_Extracted material_
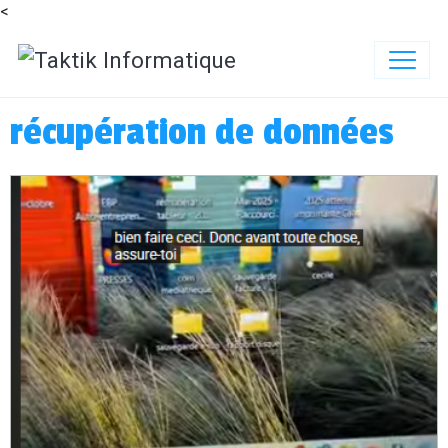
<
récupération de données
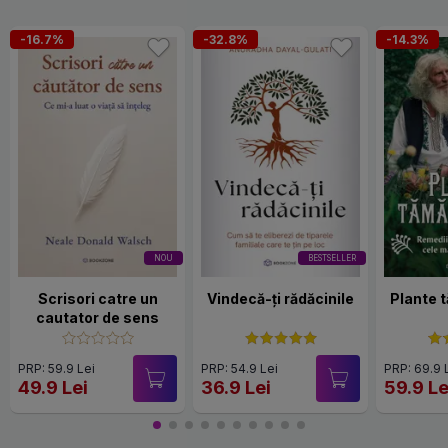
-16.7%
-32.8%
-14.3%
NOU
BESTSELLER
Scrisori catre un
Vindecă-ți rădăcinile
Plante 
cautator de sens
PRP: 59.9 Lei
PRP: 54.9 Lei
PRP: 69.9 
49.9 Lei
36.9 Lei
59.9 Le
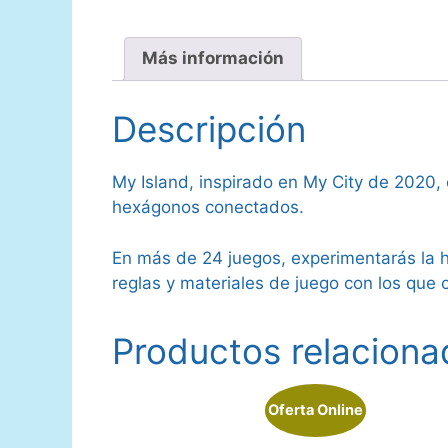
Más información
Descripción
My Island, inspirado en My City de 2020, e
hexágonos conectados.
En más de 24 juegos, experimentarás la hi
reglas y materiales de juego con los que
Productos relaciona
Oferta Online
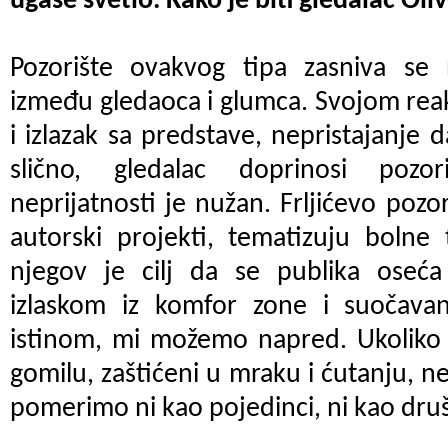
ugase svetlo. Kako je biti gledalac Oliv
Pozorište ovakvog tipa zasniva se n
između gledaoca i glumca. Svojom rea
i izlazak sa predstave, nepristajanje 
slično, gledalac doprinosi pozo
neprijatnosti je nužan. Frljićevo pozo
autorski projekti, tematizuju bolne
njegov je cilj da se publika oseća
izlaskom iz komfor zone i suočava
istinom, mi možemo napred. Ukoliko 
gomilu, zaštićeni u mraku i ćutanju,
pomerimo ni kao pojedinci, ni kao dru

_What to produce_
Please copy every line of the material that contains the word "gledalac".

_Solution for this task_
ugase svetlo. Kako je biti gledalac Oliv
slično, gledalac doprinosi pozo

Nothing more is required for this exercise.